Aujourd’hui, beaucoup de choses sont en train de se mettre en place, c’est un peu tôt pour vous répondre, mais l’idéal serait de naviguer dès que possible sur le bateau. Pour les AC40, on en saura plus pendant l’année, la balle est dans le camp de l’organisation de la Coupe, qui les construit. On a en revanche la chance d’être numéro 3 sur la liste, après le defender et le challenger of record, parce que nous avons été le premier challenger accepté lors de l’ouverture des inscriptions le 1er décembre.
► Où sera construit votre AC75 ?
Chez Decision S.A., proche de Lausanne, en Suisse, là où les précédents bateaux Alinghi de la Coupe de l’America ont été construits.
“Pas grand-chose
à envier aux autres équipes”
► Quelle sera l’ambition de l’équipe Alinghi Red Bull Racing sur la 37e édition ?

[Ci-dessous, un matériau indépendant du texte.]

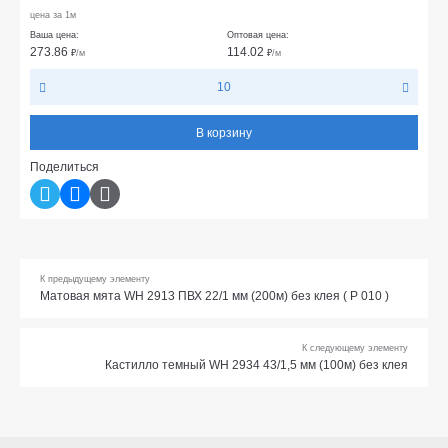
цена за 1м
Ваша цена:
Оптовая цена:
273.86
114.02
₽
/м
₽
/м
10
В корзину
Поделиться
К предыдущему элементу
Матовая мята WH 2913 ПВХ 22/1 мм (200м) без клея ( Р 010 )
К следующему элементу
Кастилло темный WH 2934 43/1,5 мм (100м) без клея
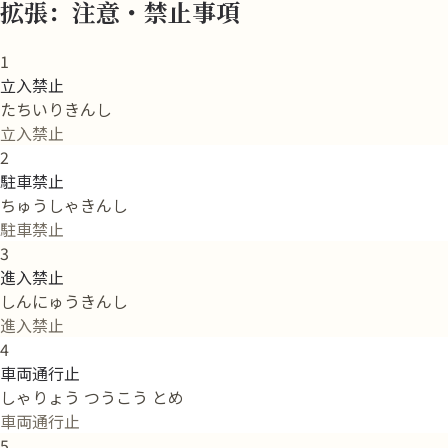
拡張：注意・禁止事項
1
立入禁止
たちいりきんし
立入禁止
2
駐車禁止
ちゅうしゃきんし
駐車禁止
3
進入禁止
しんにゅうきんし
進入禁止
4
車両通行止
しゃりょう つうこう とめ
車両通行止
5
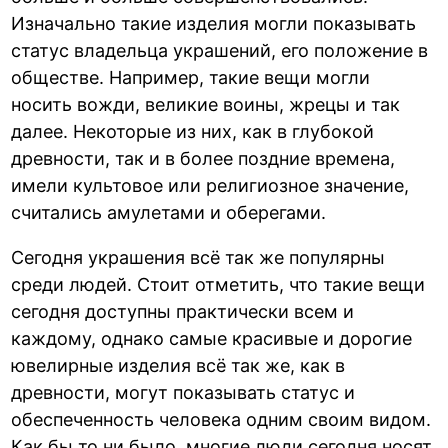
Изначально такие изделия могли показывать
статус владельца украшений, его положение в
обществе. Например, такие вещи могли
носить вожди, великие воины, жрецы и так
далее. Некоторые из них, как в глубокой
древности, так и в более поздние времена,
имели культовое или религиозное значение,
считались амулетами и оберегами.
Сегодня украшения всё так же популярны
среди людей. Стоит отметить, что такие вещи
сегодня доступны практически всем и
каждому, однако самые красивые и дорогие
ювелирные изделия всё так же, как в
древности, могут показывать статус и
обеспеченность человека одним своим видом.
Как бы то ни было, многие люди сегодня носят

L’objectif est clair, c’est de monter une équipe gagnante et d’aller remporter cette 37e Coupe de l’America. On sait qu’on a un peu de retard sur les défis qui ont participé à la précédente, mais on va tout faire pour le combler le plus rapidement possible pour être à leur niveau. On veut frapper fort d’entrée, et si tout se déroule bien, il y aura d’autres éditions derrière.
► Que t’inspire la concurrence, avec pour l’instant Team New Zealand, Ineos Britannia, Luna Rossa, sans doute American Magic ?
Je me réjouis d’aller me confronter à ces équipes sur la Coupe. On a eu la chance de rencontrer une grande partie d’entre elles ou certains de leurs navigants sur les circuits internationaux auxquels on a participé ces dernières années, on n’a pas eu grand-chose à leur envier. Toutes sont très fortes, on les observe beaucoup, on a vraiment beaucoup de choses à apprendre d’elles, mais on a aussi la chance de ne pas découvrir l’AC75 comme elles ont dû le faire sur la dernière campagne, nous avons beaucoup de contenus vidéos et d’analyses pour gagner du temps.